Step 3 — Application and Execution
Once data is collected and analyzed, it’s time for execution. Analysis of the data will provide signposts and insights, but they’re useless without action. For example, your analysts might tell you about how a previously untapped population of potential customers could be worth targeting. Spending money and time on a new venture backed by solid data analysis is much easier to justify both to yourself and to stakeholders. Don’t be afraid to venture to places you hadn’t considered before. After all, decisions informed by business intelligence add a reliable layer of accountability that other decision-making processes might not have. When it comes time for execution, act only when you’re sure you’ve explored possible blind spots and biases.
Step 4 — Assessment
If you’ve implemented those decisions and maybe even tried some new strategies that you would never have considered before your intelligence-gathering, it’s time to measure its success. Be both patient and objective when drawing conclusions from past performance. Don’t base your actions on statistically insignificant figures or jump to conclusions about causality. Document your assessment so that you may later refine your reasoning with the benefit of hindsight.
Obstacles You Should Expect
Don’t expect the movement from intelligence to decisions to be smooth–even with the best business intelligence analysis in the world, you will encounter snags.

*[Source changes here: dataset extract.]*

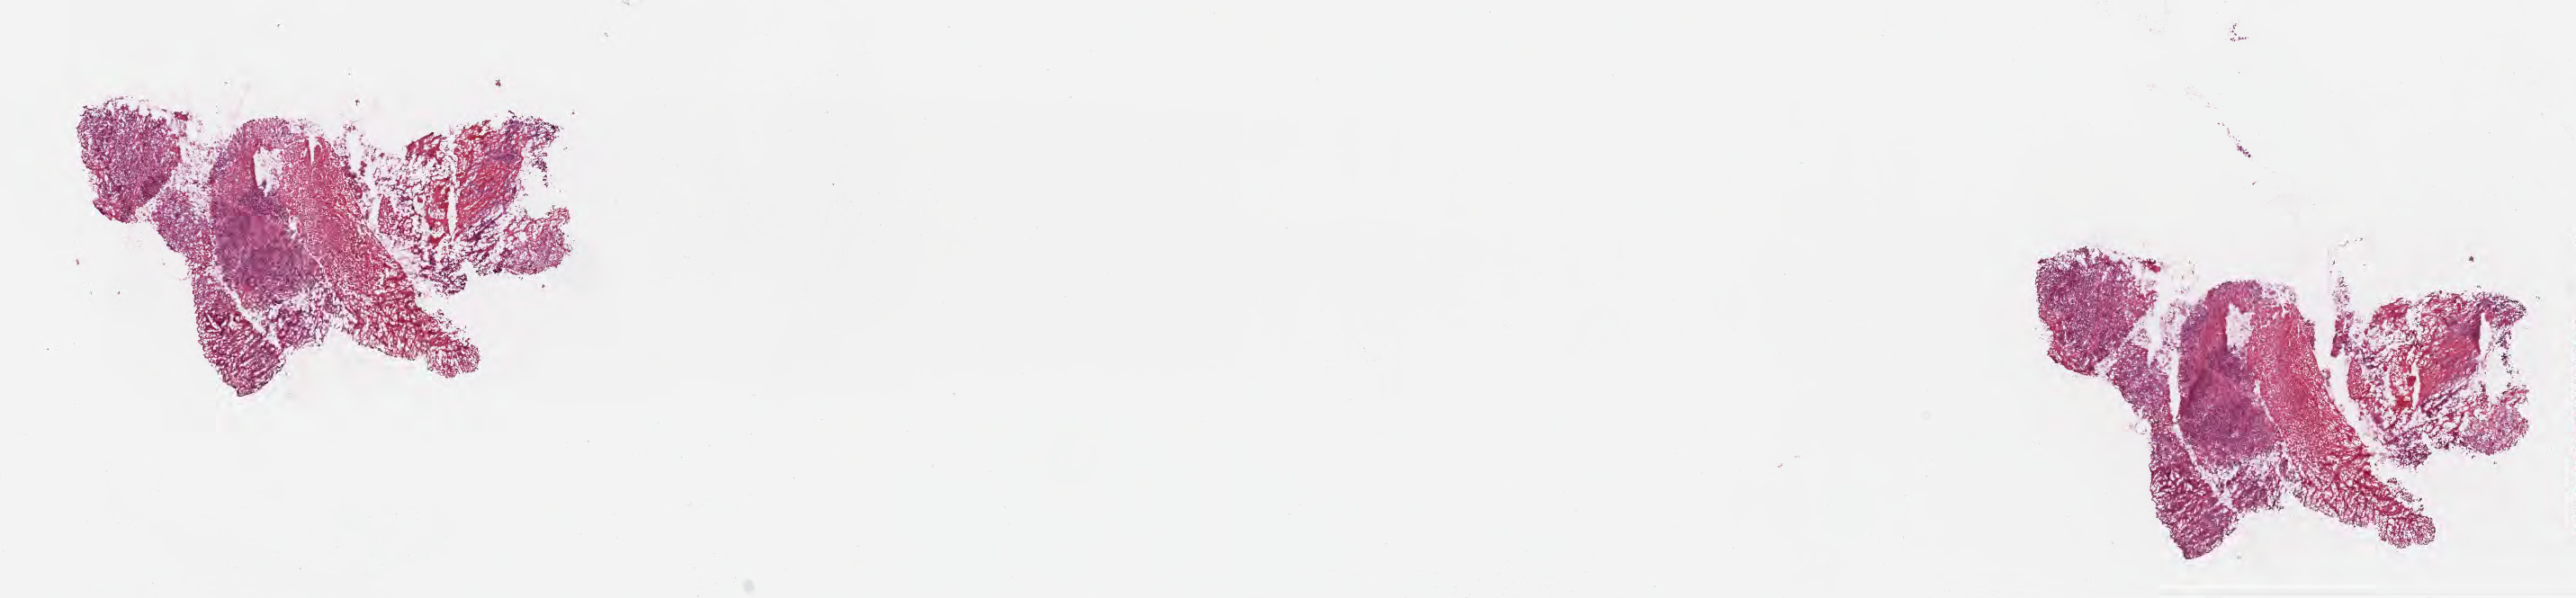
Digitized hematoxylin and eosin (H&E)-stained section — shown as a low-resolution overview of the whole scanned area (about 23.1 x 5.4 mm). Cryosection. Specimen: primary tumor. Anatomic site: splenic flexure of colon. Female patient; age at initial diagnosis 81 years. Tumor grade: G2 (moderately differentiated). Slide review estimates, as recorded: tumor cells 65%, tumor nuclei 65%, stromal cells 15%, necrosis 20%, normal cells 0%. Infiltration values recorded for this section: lymphocyte infiltration 3%, monocyte infiltration 3%, neutrophil infiltration 6%.
• AJCC pathologic stage: Stage IIIC
• diagnosis: Medullary carcinoma, NOS
• section: top of the tissue portion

Some issues to look out for:
This could be an entire post on its own. Fluency with data, analysis, tools, and implementations is not something you should expect from everybody at your organization, but basic data literacy is an altogether different proposition and a much lighter lift. The value of a data-literate culture company-wide pays dividends when everybody is aligned on how to process data.
Expect pushback, especially around inconvenient findings. Stakeholders may cast doubt on your analytical process in order to avoid difficult decisions or minimize bad news. The more rigorously you follow the steps above, the easier it will be to convince skeptics that your analysis is sound. With any luck, this skepticism will dissipate after the solutions prove themselves.
If you’re reorganizing your entire decision making apparatus to incorporate business intelligence, it can be tempting to rely on it for everything your business does, against your better judgement. Don’t become so dependent on data analysis that you ignore your instincts. Business analytics should supplement your decision making process, not completely replace it. Also be wary of analysis paralysis — your conclusions might be ambiguous, and even the best data analysis can’t answer every question.
The Road is Not One Way
It’s important to remember that through all the potential pitfalls, complications, challenges, and obstacles, the decisions you make have to inform the data you collect. It might seem like an obvious conclusion, but the pressure of immediacy can make the future look a little fuzzy. By using business intelligence to inform and focus business decisions, you can make the best choices at the right times to maximize their utility.